Série d'exercices:
[1] Répondez à chaque question d'après le texte sur l'Europe sociale.
(a) Quel pays est cité comme ayant accumulé un retard effrayant dans le développement de sa législation sociale ?
(b) À quoi sont destinés les fonds structurels ?
(c) À quoi les socialistes doivent-ils conditionner tout nouvel élargissement ?
[2] En une à trois phrases, expliquez pourquoi le texte sur l'Europe sociale juge nécessaire de renforcer les politiques de solidarité entre les territoires.

Texte d'étude:
====================

L'Europe sociale, telle qu'elle se présente aujourd'hui n'apporte qu'un socle minimum de droits sociaux fondamentaux, et qu'une harmonisation très partielle des droits nationaux sur la santé et la sécurité des travailleurs, les transferts et licenciements collectifs, les maxima sur la durée du travail, l'information des travailleurs et l'égalité homme-femme. Cela peut représenter un progrès pour des pays comme le Royaume-Uni qui ont accumulé un retard effrayant dans le développement de leur législation sociale. Mais ce n'est pas du tout adapté au défi auquel doit faire face le monde du travail devant l'offensive du capital : cadences accélérées, salaires baissés, flexibilité et souffrances au travail. Il nous faut faire des propositions audacieuses pour assurer un haut niveau de protection sociale dans tous les États membres, pour favoriser la mise en place d'un salaire minimum européen et pour coordonner une réduction du temps de travail dans tous les pays de l'Union.
- Une Europe de la solidarité entre les territoires
Un des principaux acquis de la construction européenne est l'existence de fonds structurels destinés à aider les régions en difficulté. Avec la mise en place de l'euro, il devient nécessaire de renforcer ces politiques de solidarité, afin de combattre les inégalités entre territoires. Aujourd'hui, ces politiques sont remises en cause par les libéraux qui voient dans la perspective de l'élargissement l'opportunité de dissoudre l'Union européenne dans un vaste marché. Au contraire, les socialistes doivent conditionner tout nouvel élargissement à un maintien de ces politiques.
De même~ nous devons préserver une Politique agricole commune (PAC), outil au service d'une agriculture de qualité, à taille humaine, respectueuse de l'environnement bénéficiaire de compensations financières distribuées en fonction de critères de justice sociale.
Rien de tout cela ne se fera tout seul. Pour porter un projet social européen, pour faire vivre les solidarités, il faut une mobilisation des Européens.

====================

Matériel présenté:

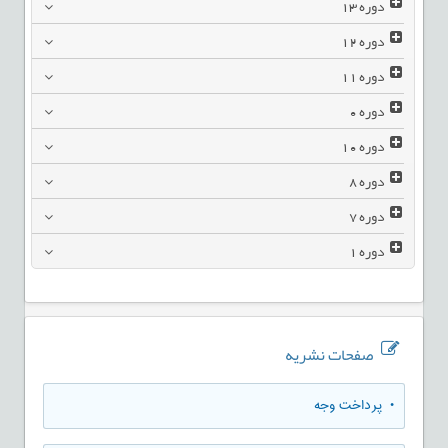
دوره
13
دوره
12
دوره
11
دوره
0
دوره
10
دوره
8
دوره
7
دوره
1
صفحات نشریه
• پرداخت وجه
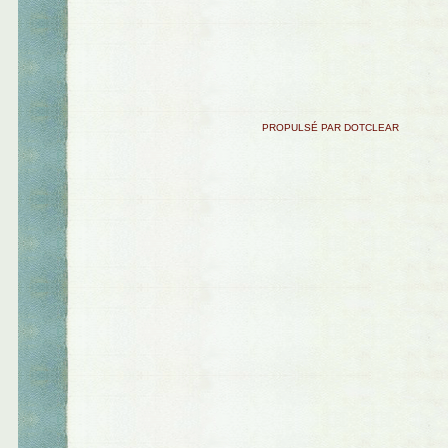
PROPULSÉ PAR DOTCLEAR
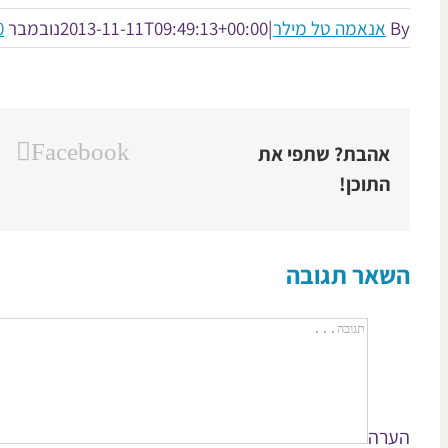
By
אנאמה טל מילר
|
2013-11-11T09:49:13+00:00
נובמבר 11th, 2013
0 תג
Facebook
אהבת? שתפי את
התוכן!
השאר תגובה
הערה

====================

Réponses numérotées:
[1]
(a) Le Royaume-Uni.
(b) Ils sont destinés à aider les régions en difficulté.
(c) Au maintien des politiques de solidarité entre les territoires.

[2] Le texte lie cette nécessité à la mise en place de l'euro. Il faut renforcer ces politiques de solidarité afin de combattre les inégalités entre territoires.